My tai-chi approach to practicing the left-hand pizzicati pieces for tomorrow night’s concert is working.
But I’ll admit that a couple days after my previous post, I was feeling dismal about it, and suggested to the composer, Gene Pritsker, that we not list the piece on the program in case it didn’t get together. Gene, a great guy, said, “Don’t worry, we’ll make it work.” And so he and Dan Barrett, my cello buddy of long standing and a cofounder of the International Street Cannibals, and I got together yesterday and went through it. We slowed the tempo down a bit, found that some of the most awkward of the notes could be be omitted and keep the musical effect. It’s basically a cello quartet Dan and I are playing, two arco (bowed) lines, two pizzicato lines, with the pizzicato being down by available fingers of the left hand. And it’s working–it’s going to be fun.

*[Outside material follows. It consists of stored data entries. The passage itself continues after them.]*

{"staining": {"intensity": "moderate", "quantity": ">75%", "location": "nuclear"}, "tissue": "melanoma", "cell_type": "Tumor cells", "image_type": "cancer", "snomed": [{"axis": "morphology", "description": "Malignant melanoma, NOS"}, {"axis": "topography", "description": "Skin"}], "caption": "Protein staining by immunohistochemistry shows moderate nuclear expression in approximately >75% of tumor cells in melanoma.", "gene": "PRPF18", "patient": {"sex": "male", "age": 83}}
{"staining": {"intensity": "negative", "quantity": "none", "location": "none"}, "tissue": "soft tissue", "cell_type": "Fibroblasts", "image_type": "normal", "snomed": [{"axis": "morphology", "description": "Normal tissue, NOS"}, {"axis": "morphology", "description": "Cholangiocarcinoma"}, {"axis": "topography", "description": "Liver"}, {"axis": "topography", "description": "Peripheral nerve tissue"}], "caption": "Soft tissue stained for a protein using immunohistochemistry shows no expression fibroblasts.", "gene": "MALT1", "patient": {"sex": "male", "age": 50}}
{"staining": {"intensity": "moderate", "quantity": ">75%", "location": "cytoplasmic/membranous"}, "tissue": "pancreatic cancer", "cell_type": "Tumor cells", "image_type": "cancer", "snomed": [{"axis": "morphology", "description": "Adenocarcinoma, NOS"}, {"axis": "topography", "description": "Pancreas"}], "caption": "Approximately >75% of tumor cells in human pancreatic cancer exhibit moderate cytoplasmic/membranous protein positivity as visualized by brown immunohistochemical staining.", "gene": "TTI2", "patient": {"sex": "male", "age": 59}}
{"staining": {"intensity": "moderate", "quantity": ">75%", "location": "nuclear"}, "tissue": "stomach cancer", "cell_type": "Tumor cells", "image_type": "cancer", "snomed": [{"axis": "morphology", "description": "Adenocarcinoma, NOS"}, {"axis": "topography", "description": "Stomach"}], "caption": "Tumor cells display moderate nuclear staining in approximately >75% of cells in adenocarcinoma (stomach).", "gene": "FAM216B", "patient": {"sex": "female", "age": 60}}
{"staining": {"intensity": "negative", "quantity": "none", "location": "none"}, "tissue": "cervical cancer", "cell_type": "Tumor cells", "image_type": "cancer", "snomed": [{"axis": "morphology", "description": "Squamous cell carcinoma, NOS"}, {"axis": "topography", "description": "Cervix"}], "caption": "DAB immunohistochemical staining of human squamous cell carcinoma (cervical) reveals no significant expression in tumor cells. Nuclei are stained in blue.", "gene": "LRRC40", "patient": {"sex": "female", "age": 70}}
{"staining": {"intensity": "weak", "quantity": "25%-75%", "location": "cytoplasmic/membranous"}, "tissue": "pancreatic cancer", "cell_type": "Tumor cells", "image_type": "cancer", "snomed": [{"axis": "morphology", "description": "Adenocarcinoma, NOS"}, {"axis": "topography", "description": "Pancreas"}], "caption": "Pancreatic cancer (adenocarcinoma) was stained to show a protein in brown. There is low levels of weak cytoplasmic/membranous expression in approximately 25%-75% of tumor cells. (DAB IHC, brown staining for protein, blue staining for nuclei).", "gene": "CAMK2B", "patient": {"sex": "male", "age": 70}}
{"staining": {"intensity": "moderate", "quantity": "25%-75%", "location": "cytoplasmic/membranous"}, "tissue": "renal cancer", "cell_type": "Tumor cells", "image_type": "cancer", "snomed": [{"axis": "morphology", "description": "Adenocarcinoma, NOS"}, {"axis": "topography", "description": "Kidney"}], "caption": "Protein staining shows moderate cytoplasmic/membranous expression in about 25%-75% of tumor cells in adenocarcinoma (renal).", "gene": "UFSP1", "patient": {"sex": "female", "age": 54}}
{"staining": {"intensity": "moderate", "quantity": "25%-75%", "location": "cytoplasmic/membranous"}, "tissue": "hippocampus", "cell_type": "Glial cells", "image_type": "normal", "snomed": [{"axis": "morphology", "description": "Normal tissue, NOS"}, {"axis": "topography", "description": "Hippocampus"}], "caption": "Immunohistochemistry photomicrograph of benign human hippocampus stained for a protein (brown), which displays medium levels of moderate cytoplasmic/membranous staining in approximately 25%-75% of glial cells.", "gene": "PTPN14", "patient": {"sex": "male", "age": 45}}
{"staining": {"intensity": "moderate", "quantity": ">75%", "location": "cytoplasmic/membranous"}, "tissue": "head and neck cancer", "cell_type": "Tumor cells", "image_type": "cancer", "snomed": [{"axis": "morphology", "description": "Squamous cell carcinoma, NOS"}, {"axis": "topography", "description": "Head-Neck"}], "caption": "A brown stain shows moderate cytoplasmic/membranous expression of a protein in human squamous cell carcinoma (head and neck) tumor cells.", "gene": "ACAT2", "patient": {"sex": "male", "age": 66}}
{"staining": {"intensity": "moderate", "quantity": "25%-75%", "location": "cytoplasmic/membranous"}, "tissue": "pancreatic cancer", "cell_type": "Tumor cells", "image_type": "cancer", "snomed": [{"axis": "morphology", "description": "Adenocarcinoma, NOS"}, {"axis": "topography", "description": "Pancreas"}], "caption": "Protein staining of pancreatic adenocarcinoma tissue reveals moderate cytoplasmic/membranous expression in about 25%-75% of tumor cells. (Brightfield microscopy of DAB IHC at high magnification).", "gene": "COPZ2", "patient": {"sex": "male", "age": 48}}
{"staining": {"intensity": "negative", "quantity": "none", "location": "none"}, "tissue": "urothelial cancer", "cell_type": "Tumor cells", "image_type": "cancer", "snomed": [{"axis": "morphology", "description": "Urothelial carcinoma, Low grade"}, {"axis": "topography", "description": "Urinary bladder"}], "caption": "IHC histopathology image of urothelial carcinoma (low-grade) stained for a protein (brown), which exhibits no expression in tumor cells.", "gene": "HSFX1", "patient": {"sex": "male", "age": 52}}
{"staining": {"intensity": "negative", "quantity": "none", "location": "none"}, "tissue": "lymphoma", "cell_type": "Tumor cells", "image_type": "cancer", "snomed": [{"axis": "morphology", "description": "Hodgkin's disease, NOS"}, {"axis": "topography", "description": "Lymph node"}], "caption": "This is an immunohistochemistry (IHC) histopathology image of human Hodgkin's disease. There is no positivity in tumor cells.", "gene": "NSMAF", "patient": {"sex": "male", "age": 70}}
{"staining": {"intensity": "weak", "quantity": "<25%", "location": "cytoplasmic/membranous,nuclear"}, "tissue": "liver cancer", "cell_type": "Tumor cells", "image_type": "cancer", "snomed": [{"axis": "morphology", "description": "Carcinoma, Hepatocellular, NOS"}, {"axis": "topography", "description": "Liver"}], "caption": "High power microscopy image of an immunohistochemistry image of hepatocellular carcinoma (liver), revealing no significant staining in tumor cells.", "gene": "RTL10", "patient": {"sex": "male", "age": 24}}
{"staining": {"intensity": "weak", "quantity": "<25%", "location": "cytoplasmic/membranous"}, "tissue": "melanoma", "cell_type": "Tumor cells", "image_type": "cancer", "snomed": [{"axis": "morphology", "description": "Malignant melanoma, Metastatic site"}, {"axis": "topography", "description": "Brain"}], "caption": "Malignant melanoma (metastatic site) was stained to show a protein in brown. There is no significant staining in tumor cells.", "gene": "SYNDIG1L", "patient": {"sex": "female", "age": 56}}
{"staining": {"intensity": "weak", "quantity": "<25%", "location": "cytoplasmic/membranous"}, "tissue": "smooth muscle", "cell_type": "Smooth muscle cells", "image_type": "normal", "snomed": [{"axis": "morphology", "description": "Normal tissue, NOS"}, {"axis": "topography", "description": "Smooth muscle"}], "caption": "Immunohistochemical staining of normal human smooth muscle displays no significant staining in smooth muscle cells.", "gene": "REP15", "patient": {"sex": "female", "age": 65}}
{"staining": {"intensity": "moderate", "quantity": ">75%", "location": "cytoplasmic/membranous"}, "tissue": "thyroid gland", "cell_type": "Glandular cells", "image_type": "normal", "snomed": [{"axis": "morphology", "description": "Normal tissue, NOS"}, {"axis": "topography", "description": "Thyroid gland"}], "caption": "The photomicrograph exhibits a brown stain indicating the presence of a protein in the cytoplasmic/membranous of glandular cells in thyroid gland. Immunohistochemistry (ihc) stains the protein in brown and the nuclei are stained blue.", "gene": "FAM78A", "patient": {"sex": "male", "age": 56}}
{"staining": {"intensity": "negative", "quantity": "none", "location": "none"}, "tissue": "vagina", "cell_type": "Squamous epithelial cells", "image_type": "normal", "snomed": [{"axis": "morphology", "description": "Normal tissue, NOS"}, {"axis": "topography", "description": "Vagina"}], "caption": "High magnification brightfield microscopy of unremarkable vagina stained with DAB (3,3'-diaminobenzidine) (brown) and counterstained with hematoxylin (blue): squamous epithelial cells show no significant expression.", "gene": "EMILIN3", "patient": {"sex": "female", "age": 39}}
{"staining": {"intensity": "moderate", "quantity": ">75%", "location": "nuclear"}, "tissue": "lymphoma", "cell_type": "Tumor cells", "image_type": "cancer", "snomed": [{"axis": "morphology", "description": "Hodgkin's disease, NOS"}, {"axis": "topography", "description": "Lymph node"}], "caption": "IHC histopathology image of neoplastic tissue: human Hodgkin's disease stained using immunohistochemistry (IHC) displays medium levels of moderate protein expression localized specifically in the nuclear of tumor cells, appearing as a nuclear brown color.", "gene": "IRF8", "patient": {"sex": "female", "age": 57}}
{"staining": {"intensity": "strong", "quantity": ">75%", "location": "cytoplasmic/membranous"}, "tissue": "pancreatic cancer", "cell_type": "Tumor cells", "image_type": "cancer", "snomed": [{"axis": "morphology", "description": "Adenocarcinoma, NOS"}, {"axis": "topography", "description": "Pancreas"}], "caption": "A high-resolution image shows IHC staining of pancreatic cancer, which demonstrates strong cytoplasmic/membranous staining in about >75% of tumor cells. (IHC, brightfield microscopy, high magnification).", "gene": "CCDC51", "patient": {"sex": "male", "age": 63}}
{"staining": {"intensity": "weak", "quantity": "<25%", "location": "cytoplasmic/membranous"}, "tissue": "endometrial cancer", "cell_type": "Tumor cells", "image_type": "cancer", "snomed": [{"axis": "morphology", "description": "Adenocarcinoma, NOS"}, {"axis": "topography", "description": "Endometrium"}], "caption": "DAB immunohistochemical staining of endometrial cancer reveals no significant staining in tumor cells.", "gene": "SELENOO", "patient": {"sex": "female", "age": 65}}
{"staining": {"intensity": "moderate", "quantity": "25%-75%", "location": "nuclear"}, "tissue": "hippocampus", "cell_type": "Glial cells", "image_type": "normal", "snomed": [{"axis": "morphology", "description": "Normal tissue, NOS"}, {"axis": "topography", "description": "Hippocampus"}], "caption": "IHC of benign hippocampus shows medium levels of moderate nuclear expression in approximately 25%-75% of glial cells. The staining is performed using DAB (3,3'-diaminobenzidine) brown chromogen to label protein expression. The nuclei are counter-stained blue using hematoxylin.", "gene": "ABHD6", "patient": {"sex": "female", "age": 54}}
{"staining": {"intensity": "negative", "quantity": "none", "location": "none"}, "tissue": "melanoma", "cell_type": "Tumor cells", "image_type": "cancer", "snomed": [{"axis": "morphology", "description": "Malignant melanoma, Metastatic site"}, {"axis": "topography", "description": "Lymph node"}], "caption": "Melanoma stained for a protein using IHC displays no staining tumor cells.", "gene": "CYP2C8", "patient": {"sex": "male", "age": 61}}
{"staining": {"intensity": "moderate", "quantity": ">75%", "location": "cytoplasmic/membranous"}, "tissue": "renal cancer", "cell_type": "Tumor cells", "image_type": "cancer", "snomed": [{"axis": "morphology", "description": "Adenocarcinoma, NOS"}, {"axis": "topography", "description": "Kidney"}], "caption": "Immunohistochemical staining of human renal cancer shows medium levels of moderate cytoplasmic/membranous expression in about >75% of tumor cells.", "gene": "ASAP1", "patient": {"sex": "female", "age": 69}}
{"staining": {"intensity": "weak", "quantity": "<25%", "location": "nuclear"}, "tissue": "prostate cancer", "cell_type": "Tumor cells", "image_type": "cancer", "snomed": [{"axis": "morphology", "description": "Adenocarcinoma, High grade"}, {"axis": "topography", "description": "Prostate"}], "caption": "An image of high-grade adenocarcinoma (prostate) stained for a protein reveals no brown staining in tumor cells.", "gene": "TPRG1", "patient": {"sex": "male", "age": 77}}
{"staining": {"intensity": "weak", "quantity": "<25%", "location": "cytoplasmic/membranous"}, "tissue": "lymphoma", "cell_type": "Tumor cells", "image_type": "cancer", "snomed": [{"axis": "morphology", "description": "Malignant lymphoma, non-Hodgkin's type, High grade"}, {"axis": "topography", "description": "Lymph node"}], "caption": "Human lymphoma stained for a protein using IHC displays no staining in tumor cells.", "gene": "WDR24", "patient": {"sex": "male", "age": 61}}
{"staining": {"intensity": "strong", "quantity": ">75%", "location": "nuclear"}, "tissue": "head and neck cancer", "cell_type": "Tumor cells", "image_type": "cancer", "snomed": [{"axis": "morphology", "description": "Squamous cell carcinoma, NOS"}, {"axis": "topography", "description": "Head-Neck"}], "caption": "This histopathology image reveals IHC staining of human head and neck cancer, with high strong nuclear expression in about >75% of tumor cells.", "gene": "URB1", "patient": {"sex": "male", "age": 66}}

Then another curveball from the universe.
At today’s big rehearsal for tomorrow’s concert, I played through what I thought was Dan Palkowski‘s entire new solo cello piece, Gayageum, for him (this is the other left-hand pizzicato challenge work). I finished and he said something about looking forward to the “the fast part.”
What fast part? I asked.
“What do you mean, what fast part?” he said, and he showed me his copy of the part, which was about four pages longer than the one I had. Turns out I was mistakenly sent the PDF of an the early version, with only the slow part. Luckily, it’s something I was able to sightread a bit under tempo and will have learned by tomorrow evening. (We’re doing with added percussion in this concert, which I’ll blog about in my next post.)
It’s been a stressful week for personal reasons, aside from the left-hand pizzicato nightmares. At our late group lunch after the rehearsal, I told Dan that I had joked to Gene that at one point I thought I might need a Xanax and a martini.
“A Xanatini!” Dan replied.
Exactly.
But I’ve practiced, so I don’t need one after all.